Выбрать главу

— За молодых!

Все «торжественное заседание» только и ждало этого момента — сигнала для настоящего праздника. Коля-шифровальщик улыбался так широко, что его щеки, казалось, колыхались в воздухе, отдельно от лица. Фая сидела прямо и строго — внутренне сосредоточенная, немного бледная. К ней шла бы белая фата, по-монашески скрывающая лоб и щеки, белые цветы и ветка флер д'оранжа… Но вместо «Гряди, гряди голубица» раздавался голос Панченко, который по должности партийного наставника произносил новую речь в том, что «партия Ленина-Сталина стоит за крепкий брак и по-большевистски заботится о материнстве и младенчестве».

Впрочем, эту речь почти не слушали, Видясов предлагал Березину приложиться к «вдове Клико», но тот, полупьяный, смеялся:

— Такого слабого напитка моя душа не принимает! Хватанем-ка лучше нашей… «московской очищенной»!
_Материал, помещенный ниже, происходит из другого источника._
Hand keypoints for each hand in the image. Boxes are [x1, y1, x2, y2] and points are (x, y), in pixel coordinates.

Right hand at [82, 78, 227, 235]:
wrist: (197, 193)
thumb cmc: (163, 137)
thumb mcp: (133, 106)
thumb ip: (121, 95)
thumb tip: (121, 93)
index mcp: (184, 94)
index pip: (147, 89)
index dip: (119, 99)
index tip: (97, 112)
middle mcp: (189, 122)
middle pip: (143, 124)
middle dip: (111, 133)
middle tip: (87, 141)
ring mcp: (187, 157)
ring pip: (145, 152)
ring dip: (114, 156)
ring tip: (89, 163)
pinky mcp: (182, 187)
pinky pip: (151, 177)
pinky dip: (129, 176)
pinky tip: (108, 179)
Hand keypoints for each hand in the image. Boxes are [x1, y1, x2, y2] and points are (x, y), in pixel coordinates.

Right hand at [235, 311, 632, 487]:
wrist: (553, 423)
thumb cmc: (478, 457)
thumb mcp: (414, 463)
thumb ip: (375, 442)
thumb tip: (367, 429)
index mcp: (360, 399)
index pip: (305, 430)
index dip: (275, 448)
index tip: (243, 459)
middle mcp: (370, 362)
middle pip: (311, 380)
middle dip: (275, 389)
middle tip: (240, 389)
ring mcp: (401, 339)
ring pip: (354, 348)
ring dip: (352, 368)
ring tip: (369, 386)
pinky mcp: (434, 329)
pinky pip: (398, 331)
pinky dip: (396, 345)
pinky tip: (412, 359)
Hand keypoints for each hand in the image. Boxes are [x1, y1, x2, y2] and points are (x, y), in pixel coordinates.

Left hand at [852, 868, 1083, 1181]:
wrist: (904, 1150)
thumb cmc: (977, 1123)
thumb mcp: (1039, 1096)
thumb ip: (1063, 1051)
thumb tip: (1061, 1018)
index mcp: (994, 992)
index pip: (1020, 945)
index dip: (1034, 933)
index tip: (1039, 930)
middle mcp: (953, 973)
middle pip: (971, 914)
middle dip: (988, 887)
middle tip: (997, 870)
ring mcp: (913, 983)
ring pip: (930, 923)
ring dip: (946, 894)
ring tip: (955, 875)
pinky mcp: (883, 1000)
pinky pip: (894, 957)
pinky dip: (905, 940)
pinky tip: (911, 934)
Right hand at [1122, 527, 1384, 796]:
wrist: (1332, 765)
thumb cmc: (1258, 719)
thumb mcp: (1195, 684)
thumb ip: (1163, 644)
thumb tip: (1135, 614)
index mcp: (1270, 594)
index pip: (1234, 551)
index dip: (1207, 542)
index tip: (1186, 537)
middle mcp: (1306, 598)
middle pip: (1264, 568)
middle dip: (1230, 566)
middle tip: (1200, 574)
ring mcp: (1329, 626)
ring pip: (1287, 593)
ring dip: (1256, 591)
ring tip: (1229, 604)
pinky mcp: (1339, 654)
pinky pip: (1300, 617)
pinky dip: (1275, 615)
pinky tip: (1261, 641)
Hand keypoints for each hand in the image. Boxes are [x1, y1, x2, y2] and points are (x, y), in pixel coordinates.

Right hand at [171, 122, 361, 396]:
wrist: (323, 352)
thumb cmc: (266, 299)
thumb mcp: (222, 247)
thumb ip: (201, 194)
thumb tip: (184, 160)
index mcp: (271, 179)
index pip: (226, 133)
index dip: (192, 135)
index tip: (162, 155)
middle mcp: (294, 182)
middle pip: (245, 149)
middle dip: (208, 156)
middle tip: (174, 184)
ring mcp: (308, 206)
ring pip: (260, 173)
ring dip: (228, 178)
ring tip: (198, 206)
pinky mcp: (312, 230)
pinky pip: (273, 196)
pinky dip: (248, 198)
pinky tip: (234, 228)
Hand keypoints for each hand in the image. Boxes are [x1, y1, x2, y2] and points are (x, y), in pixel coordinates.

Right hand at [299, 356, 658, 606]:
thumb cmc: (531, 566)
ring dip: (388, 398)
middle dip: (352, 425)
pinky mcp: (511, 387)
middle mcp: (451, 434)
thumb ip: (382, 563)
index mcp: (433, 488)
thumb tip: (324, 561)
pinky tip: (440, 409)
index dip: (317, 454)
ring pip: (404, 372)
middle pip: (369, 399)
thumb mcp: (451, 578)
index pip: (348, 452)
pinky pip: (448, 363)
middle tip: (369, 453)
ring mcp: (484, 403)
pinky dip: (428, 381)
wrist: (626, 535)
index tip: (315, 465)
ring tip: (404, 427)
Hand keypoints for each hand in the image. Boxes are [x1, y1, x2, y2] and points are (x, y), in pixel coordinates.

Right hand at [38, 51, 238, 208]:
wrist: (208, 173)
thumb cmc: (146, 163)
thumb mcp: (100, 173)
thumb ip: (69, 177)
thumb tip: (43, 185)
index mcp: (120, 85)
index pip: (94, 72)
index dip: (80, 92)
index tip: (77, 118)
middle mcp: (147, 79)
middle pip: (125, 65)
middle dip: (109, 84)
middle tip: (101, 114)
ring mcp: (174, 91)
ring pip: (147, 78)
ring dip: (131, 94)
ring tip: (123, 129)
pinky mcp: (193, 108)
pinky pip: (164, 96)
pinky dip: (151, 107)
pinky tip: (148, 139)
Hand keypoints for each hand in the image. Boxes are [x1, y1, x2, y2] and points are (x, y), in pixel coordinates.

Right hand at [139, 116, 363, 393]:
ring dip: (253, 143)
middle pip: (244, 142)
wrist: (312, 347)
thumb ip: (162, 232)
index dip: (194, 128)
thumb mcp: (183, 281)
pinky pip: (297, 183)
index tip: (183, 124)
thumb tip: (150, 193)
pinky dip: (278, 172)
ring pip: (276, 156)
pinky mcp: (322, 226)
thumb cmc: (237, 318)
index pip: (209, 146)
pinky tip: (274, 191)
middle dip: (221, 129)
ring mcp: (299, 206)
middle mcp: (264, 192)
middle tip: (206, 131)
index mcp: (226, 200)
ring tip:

Березин налил граненый стакан. Пил он неприятно, обхватывая края стакана широкими липкими губами, по-мертвецки закатывая глаза. Выпил и, вытянув губы, выдохнул из себя спиртовую крепость. На продолговатом блюде перед ним лежала селедка с петрушкой во рту и распластанными серебряными щечками. Березин закусил, прожевал и прищуренными глазами уставился на Марусю, сидевшую напротив:

— А ты чего сумная?

Маруся подняла темные глаза, оттененные пепельными кругами. После визита в родильный дом в ней что-то надломилось: она начала худеть, осунулась, нос у нее заострился. За праздничным столом она сидела отстраненная, чужая.

— Ничего, так…

Маруся не любила Березина. Майор был немолод, имел детей. Однако, это не мешало ему быть пьяницей, бабником. Про него рассказывали, что он заманивал к себе эмигрантских девушек. После войны в Париже было много эмигрантов — «советских патриотов», которые искали работы в советских учреждениях: посольстве, торгпредстве, военной миссии. Девушке, нуждавшейся, в заработке, Березин предлагал: «Приходи ко мне… У меня есть работенка… Перевести кой-какие статьи из французской прессы». Девушка приходила и попадала в обезьяньи лапы: майор ставил ей «условия» работы, принуждал к сожительству.

— Нет, ты мне скажи… — проговорил Березин, упрямо и старательно подбирая слова. Поднявшись и слегка покачиваясь, он обошел длинный стол и сел возле Маруси. — Ты мне скажи, чего ты такая сумная? Давай кричать: — Го-орько! Го-орько!

Кругом подхватили крики майора. Коля обнял одной рукой Фаю и поцеловал ее в приоткрытый рот. Березин положил руку на Марусино плечо и, склонившись, что-то зашептал на ухо. Маруся резко встала.

Майор оскалился металлическими зубами и, отвалясь на спинку стула, запел:

…Губы твои алые, гибкий стан,

Я влюблен безумно, как болван!..

— Болван! Болван и есть! — пробормотала Маруся, отходя.

Березин налил стакан водки и перегнулся через стол к Панченке:

— Яша, друг… по маленькой! Хай живе НКВД… наш комиссариат внутренних дел!

Панченко тряхнул кудрями:

— Наш комиссариат внешних дел!

— Хай живе НКВД!

— Хай живе…

Праздник был в полном разгаре. Жена шофера Санько плясала, придерживая полную грудь рукой, чтобы не подпрыгивала. Упаковщица почты в аляповатом, расшитом золотом платье сидела в углу на диване и пела:

«Частица черта в нас заключена подчас…»

Неожиданно раздался зычный голое Гузовского: «Прошу внимания!» В руках он держал только что принесённую дежурным курьерам телеграмму:

— Товарищи! Постановлением Верховного Совета СССР награждены: первый секретарь посольства Видясов — орденом «Знак Почета», начальница канцелярии Петрова — медалью «За трудовые заслуги», шофер Санько — медалью «За трудовое отличие».